For reasons unknown to him now, he replied.

“Looks like he’s having a blast!”

It was the beginning of a delightfully bizarre story, the sum of which became the impetus for a GoFundMe page, the sole beneficiary a United States military service member deployed overseas.

Allow the professional funnyman to explain the rest (he posted the entire story on his Facebook page and was subsequently interviewed by the Daily Dot — he’s also on Twitter):

A few months back, I was mistakenly included on some family’s group text. It was a pic of a little kid smiling with an old lady, and the text said “Always loves going to grammy’s!”

I responded with “Looks like he’s having a blast!” thinking they’d realize their mistake and remove me.

A day later, pic of the same kid, this time with a toy car, and a text that read “Of course I couldn’t resist buying it for him, fast and furious!” followed by a bunch of texts that were just like “aw, give him a smooch for me!”

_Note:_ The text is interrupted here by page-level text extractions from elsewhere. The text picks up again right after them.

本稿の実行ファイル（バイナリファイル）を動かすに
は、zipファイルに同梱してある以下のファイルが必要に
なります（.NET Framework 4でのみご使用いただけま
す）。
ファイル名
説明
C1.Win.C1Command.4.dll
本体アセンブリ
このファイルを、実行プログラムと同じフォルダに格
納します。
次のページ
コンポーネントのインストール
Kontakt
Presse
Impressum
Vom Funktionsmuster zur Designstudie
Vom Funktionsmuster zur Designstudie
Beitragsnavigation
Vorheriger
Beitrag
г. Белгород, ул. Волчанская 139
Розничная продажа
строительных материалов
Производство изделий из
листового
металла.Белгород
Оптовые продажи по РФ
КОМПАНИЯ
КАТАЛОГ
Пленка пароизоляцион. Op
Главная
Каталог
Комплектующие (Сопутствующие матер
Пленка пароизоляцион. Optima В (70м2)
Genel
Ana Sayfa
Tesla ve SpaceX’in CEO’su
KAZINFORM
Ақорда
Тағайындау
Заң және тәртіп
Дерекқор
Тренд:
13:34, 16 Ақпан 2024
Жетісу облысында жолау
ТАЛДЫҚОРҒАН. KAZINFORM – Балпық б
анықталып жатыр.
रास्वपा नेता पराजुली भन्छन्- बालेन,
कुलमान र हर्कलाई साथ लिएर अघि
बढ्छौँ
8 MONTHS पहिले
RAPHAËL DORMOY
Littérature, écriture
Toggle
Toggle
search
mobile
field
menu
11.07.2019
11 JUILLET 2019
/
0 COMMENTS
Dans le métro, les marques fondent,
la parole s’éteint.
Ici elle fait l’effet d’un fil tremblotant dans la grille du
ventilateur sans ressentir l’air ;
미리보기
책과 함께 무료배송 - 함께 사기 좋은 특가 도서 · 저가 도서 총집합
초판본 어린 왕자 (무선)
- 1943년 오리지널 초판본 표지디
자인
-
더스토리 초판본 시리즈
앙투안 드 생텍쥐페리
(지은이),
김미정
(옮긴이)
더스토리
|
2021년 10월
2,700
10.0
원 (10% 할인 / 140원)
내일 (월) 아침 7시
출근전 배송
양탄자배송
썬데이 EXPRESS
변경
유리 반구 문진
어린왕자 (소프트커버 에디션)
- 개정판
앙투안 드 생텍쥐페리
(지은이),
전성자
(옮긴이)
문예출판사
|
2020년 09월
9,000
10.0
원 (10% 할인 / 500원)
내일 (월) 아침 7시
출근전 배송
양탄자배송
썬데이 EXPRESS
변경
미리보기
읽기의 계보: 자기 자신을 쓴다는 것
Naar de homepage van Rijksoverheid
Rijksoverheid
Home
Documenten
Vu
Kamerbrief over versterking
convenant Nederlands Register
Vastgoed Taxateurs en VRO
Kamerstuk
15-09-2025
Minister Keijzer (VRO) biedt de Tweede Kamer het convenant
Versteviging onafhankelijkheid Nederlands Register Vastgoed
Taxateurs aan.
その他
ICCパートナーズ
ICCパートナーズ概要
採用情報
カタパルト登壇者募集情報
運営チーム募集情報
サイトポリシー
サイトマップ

I replied to that one with “I don’t know why I’m part of this, but I’m happy that kid got his car” and the person that started it replied “because you are family!”

About two weeks after that, it was a pic of four soldiers in front of a helicopter, with the text “Christian and his unit shipping out for six months.” Most of the responses were immediate, just “Wow, an officer and a gentleman, I pray for him every time we sing the anthem!” and stuff like that.

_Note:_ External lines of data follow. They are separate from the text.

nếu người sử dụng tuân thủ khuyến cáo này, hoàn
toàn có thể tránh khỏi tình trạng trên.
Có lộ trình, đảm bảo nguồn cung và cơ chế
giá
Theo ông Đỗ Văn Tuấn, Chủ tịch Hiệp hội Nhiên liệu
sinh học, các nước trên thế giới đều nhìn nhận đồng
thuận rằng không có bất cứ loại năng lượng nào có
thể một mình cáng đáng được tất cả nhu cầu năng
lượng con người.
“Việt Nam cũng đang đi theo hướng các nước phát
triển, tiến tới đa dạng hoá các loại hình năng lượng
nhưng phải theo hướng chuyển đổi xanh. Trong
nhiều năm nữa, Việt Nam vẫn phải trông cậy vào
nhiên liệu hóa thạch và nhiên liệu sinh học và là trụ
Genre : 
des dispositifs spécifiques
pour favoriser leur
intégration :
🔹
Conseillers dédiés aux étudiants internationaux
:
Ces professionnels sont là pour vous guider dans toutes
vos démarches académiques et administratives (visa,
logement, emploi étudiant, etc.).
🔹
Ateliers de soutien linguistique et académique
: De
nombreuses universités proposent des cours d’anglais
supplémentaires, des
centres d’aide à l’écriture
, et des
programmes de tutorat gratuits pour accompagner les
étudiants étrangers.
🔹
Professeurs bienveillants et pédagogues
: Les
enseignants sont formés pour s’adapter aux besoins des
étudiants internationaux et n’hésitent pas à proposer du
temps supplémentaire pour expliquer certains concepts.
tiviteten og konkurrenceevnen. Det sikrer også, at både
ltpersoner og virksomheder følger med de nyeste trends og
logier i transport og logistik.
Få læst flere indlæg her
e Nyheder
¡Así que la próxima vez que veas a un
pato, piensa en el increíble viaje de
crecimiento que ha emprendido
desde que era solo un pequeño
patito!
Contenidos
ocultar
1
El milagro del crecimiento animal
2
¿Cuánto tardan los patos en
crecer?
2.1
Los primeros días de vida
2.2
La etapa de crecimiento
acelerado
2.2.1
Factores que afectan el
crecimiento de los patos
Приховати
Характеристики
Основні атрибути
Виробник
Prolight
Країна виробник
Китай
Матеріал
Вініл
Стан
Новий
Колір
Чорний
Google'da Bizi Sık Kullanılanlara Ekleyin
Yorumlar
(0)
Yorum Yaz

I replied “Which one is Christian?” thinking, clearly this will establish I had no business being included in this chain.

The person replied “third from the right” so I finally gave up and embraced it, and just said “A true patriot,”,which elicited a bunch of “Amens” and emojis from the rest of the group.

It’s been quiet for the last month, but today the person sent out a long text about how to send Christian a package while on deployment. Anyways, I guess my question is, what do you send in a care package to a complete stranger whose relatives don’t know how to text right?

To visit or contribute to the cause, click here. The goal is 3,000 cookies — Oreos — because according to Chalifoux, when you google what America’s cookie is, the old black and white confectionary staple is what pops up.

For the record, that’s 84 packages in total (each contains 36) being sent somehow, some way, to the aforementioned soldier, defending the U.S. somewhere that’s not here.

At the time this post was published, Mark had $350 of the targeted $500 goal.